• New architecture that can handle multiple modalities without tailoring the architecture to each


Biological systems perceive the world by simultaneously processing high-dimensional inputs from modalities as diverse as vision, audition, touch, proprioception, etc.

Convolutional neural networks have demonstrated tremendous performances on vision tasks, but are virtually useless for other modalities. Transformers, on the other hand, are highly suited for text-based tasks, but scale poorly to vision tasks. Previous architecture focused on multiple modalities often had to make several choices on when and how to merge them.

In this work, the authors introduce the Perceiver architecture, able to leverage arbitrary modalities by iteratively projecting each one to a latent space using attention mechanisms and transformers.


Figure 1. sums up the method. “Byte array” represents arbitrary inputs unrolled as an array. The method iteratively uses two components to tame the input complexity and variety: cross-attention modules and transformers. Each modality is input one after the other. As such, the Perceiver architecture can be seen as an RNN where each input is not a timepoint but a new modality.

Cross-attention is related to self-attention, but the Query (Q) network receives a different input than the Key (K) and Value (V) networks. In this case, Q maps from a latent space and K,V map from the input. This allows the attention mechanism to map an arbitrarily-large input to a much smaller latent space.

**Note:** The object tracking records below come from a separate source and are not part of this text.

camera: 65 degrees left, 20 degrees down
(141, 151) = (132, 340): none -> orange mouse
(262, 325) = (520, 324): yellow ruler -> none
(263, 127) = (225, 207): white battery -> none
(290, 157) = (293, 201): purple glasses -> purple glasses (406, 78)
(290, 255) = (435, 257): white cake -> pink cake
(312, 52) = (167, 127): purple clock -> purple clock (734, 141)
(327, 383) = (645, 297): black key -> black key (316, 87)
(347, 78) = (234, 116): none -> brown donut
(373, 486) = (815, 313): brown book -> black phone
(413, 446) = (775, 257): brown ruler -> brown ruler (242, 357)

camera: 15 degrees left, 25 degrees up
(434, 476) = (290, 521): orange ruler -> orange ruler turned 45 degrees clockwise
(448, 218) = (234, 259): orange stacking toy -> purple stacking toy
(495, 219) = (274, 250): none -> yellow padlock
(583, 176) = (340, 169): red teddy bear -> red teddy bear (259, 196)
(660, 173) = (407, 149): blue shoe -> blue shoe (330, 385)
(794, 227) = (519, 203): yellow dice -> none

Transformers can be used as part of the architecture because their input comes from the small latent space instead of the large input modalities. Their small input size allows for deep transformers. The authors base their latent transformer architecture on GPT-2.

Because attention mechanisms are positionally-invariant, but “spatial relationships are essential for sensory reasoning”, the authors propose to use Fourier feature position encodings. The encodings take the values

\[[\sin(f_{k}{\pi}x_d), \cos(f_{k}{\pi}x_d)],\]

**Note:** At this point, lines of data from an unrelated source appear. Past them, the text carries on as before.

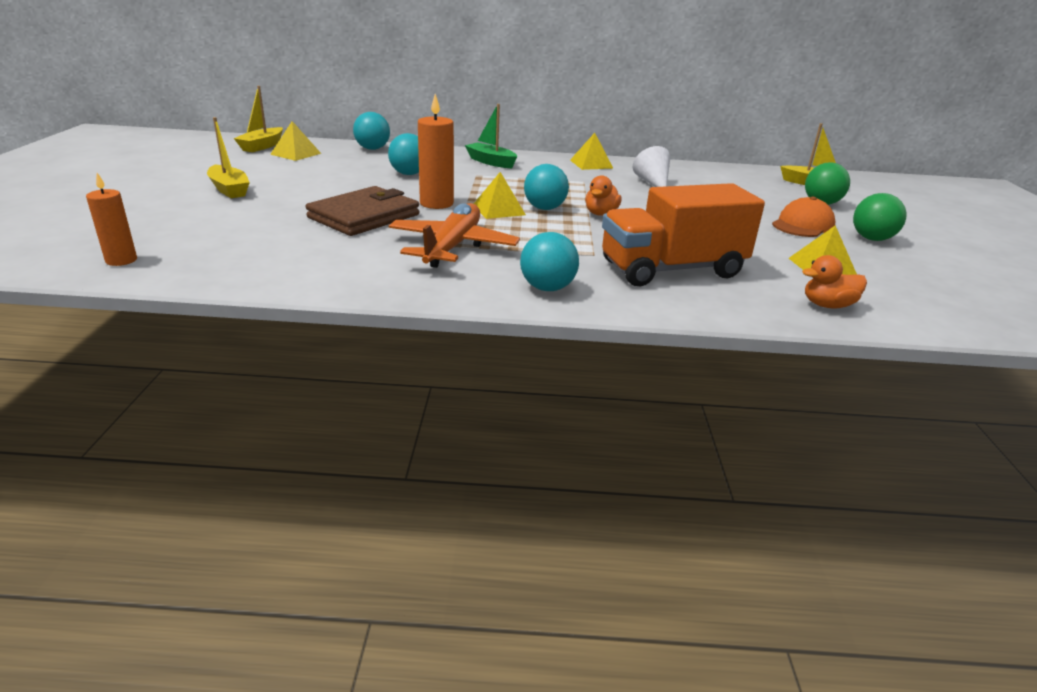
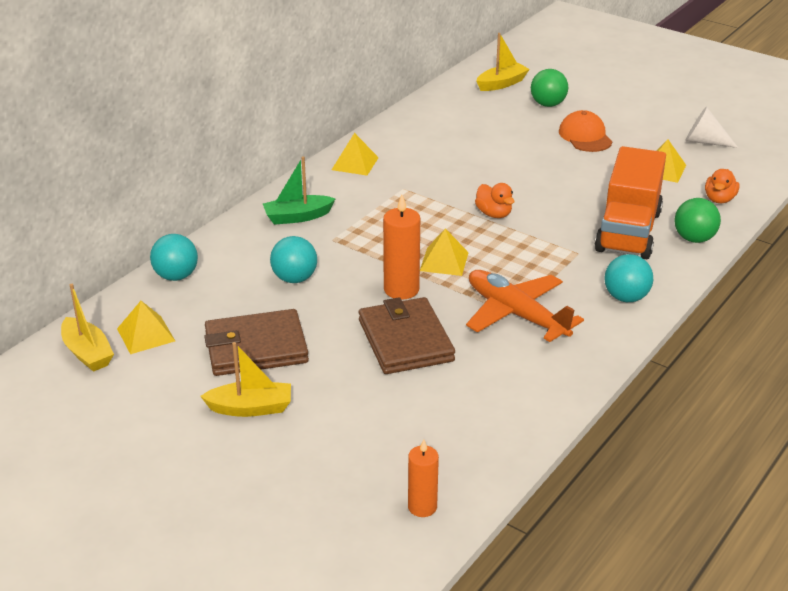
camera: 55 degrees left, 5 degrees up
(307, 179) = (256, 348): none -> brown wallet
(544, 208) = (459, 236): turquoise ball -> none
(653, 183) = (437, 155): white cone -> white cone (704, 142)
(871, 239) = (630, 124): green ball -> green ball (694, 239)

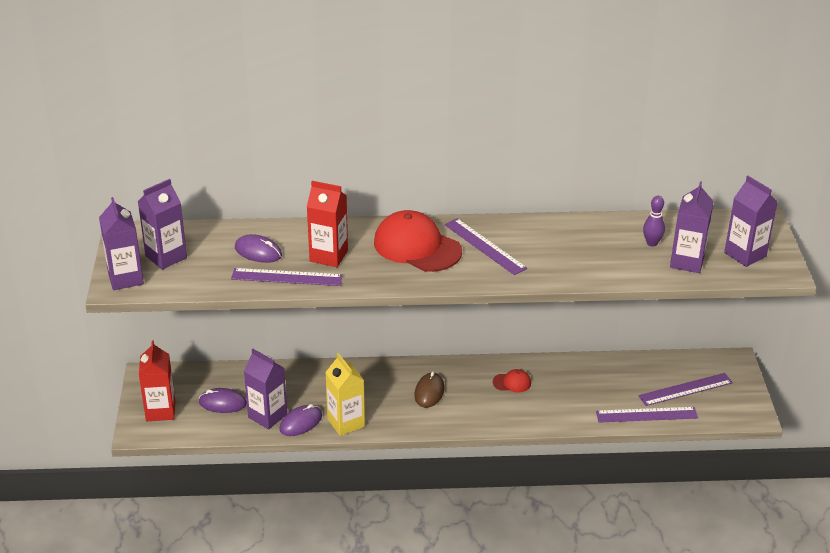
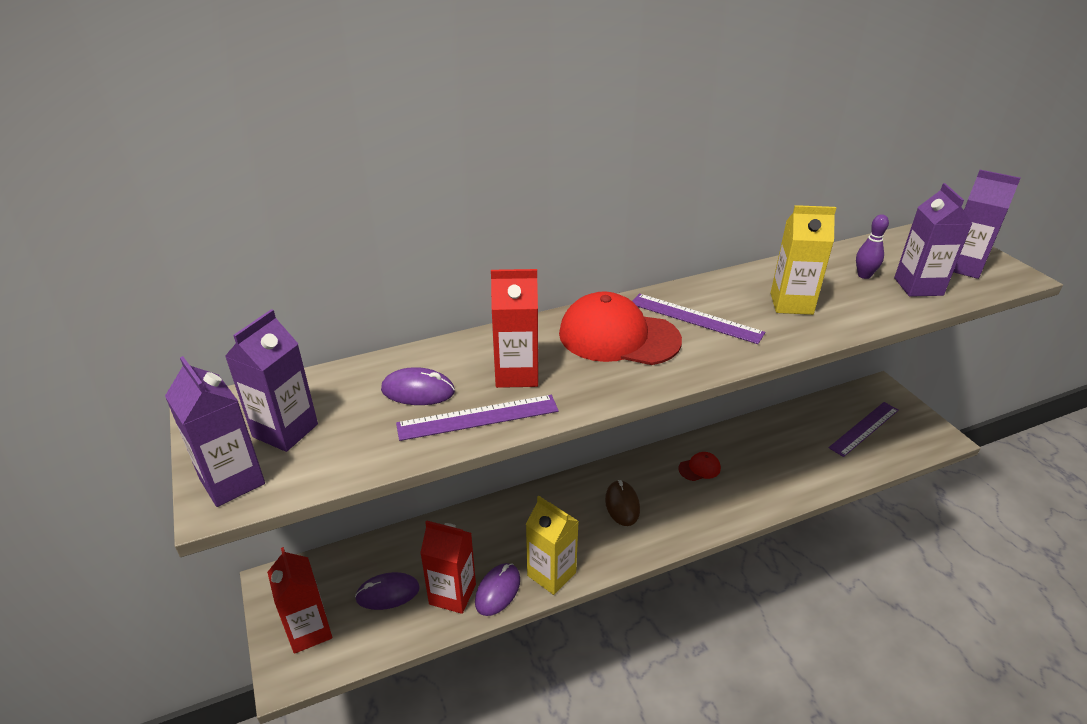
camera: 20 degrees left, 0 degrees up
(267, 416) = (452, 594): purple carton -> red carton
(568, 252) = (791, 304): none -> yellow carton
(646, 415) = (852, 467): purple ruler -> none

where \(f_k\) is the \(k^{\text{th}}\) frequency from a bank of predetermined frequencies and “\(x_d\) is the input position along the \(d^\text{th}\) dimension” \(\in [-1, 1]\).


The authors test their method on ImageNet, AudioSet (audio event classification in video) and ModelNet40 (point clouds).



The Perceiver architecture is able to obtain competitive performances without tailoring the architecture to multiple modalities.


  • Current DL datasets rarely make use of multiple modalities.
  • The model was nevertheless tweaked for every experiment (different number of attention layers, transformer blocks, etc.)
  • “While we reduced the amount of modality-specific prior knowledge in the model, we still employ modality-specific augmentation and position encoding. End-to-end modality agnostic learning remains an interesting research direction.”